Figure 3 represents the sequence of events that may occur once an energetic particle hit the substrate provoking ionization, as it was discussed previously. This ionization generates a set of electron-hole pairs that creates a transient current that is injected or extracted to that node.   According to the amplitude and duration of this current pulse, a transient voltage pulse may appear at the hit node. This is characterized as the fault. There is a fault latency period that defines the time needed for that fault become an error in the circuit. This will only occur if this transient voltage node changes the logic of a storage element (flip-flop), generating a bit-flip. This bit-flip may generate an error if the content of this flip-flop is used for a certain operation. But for the application point of view, it is not mandatory that this error is manifested as a failure in the system. There is also an error latency that defines the time needed for that error become a failure in the system.  For each phase a different fault tolerant technique can be used.

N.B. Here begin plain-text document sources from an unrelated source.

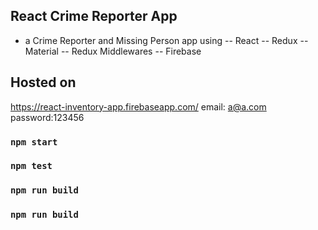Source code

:## React Crime Reporter App
- a Crime Reporter and Missing Person app using 
-- React
-- Redux
-- Material
-- Redux Middlewares
-- Firebase

## Hosted on 
https://react-inventory-app.firebaseapp.com/
email: a@a.com
password:123456
### `npm start`


### `npm test`


### `npm run build`


### `npm run build`
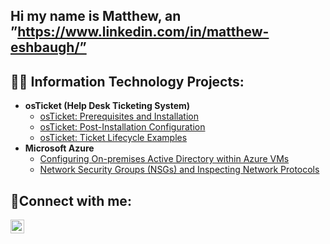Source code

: ## Hi my name is Matthew, an ”https://www.linkedin.com/in/matthew-eshbaugh/”

<h2>👨‍💻 Information Technology Projects:</h2>

- <b>osTicket (Help Desk Ticketing System)</b>
  - [osTicket: Prerequisites and Installation](https://github.com/meshbaugh83/osticket-prereqs)
  - [osTicket: Post-Installation Configuration](https://github.com/meshbaugh83/post-install-config)
  - [osTicket: Ticket Lifecycle Examples](https://github.com/meshbaugh83/ticket-lifecycle)
- <b>Microsoft Azure</b>
  - [Configuring On-premises Active Directory within Azure VMs](https://github.com/meshbaugh83/configure-ad)
  - [Network Security Groups (NSGs) and Inspecting Network Protocols](https://github.com/meshbaugh83/azure-network-protocols)

<h2>🤳Connect with me:</h2>

[<img align="left" alt="Josh | LinkedIn" width="22px" src="https://cdn.jsdelivr.net/npm/simple-icons@v3/icons/linkedin.svg" />][linkedin]

[linkedin]: https://www.linkedin.com/in/matthew-eshbaugh/
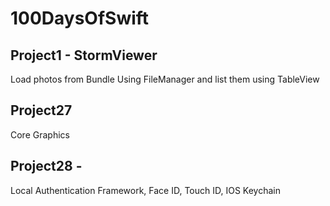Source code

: # 100DaysOfSwift

## Project1 - StormViewer
Load photos from Bundle Using FileManager and list them using TableView

## Project27
Core Graphics

## Project28 - 
Local Authentication Framework, Face ID, Touch ID, IOS Keychain
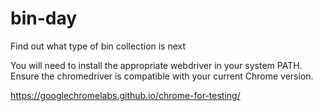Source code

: # bin-day
Find out what type of bin collection is next

You will need to install the appropriate webdriver in your system PATH. Ensure the chromedriver is compatible with your current Chrome version.

https://googlechromelabs.github.io/chrome-for-testing/
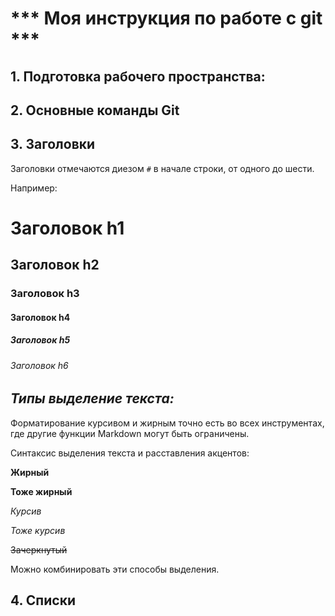 # \*\*\* Моя инструкция по работе с git \*\*\*

## 1. Подготовка рабочего пространства:

## 2. Основные команды Git

## 3. Заголовки

Заголовки отмечаются диезом `#` в начале строки, от одного до шести. 

Например:
# Заголовок h1
## Заголовок h2
### Заголовок h3
#### Заголовок h4
##### Заголовок h5
###### Заголовок h6

## *Типы выделение текста:*

Форматирование курсивом и жирным точно есть во всех инструментах, где другие функции Markdown могут быть ограничены. 

Синтаксис выделения текста и расставления акцентов:

__Жирный__

**Тоже жирный**

*Курсив*

_Тоже курсив_

~~Зачеркнутый~~

Можно комбинировать эти способы выделения.

## 4. Списки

For example, at the ionization and transient current phase, sensors can be built in the silicon substrate to detect ionization currents. At the transient voltage pulse generation, time redundancy can be used to detect the transient pulse in time. To mitigate the bit-flips, hardware redundancy and error correcting codes can be used to correct the data. To correct an error, it is possible to use self-checking blocks with recovery mechanisms or recomputation to restore the correct data.  Finally, spare chips may be used to guarantee operation of the system if a failure occurs. In this paper, we present the bulk-BICS sensor that is capable to detect ionization in the circuit substrate, warning a potential cause of a fault in a very early stage.

Figure 3 – Sequence of events from ionization to failure and a set of fault tolerant techniques applied at different time.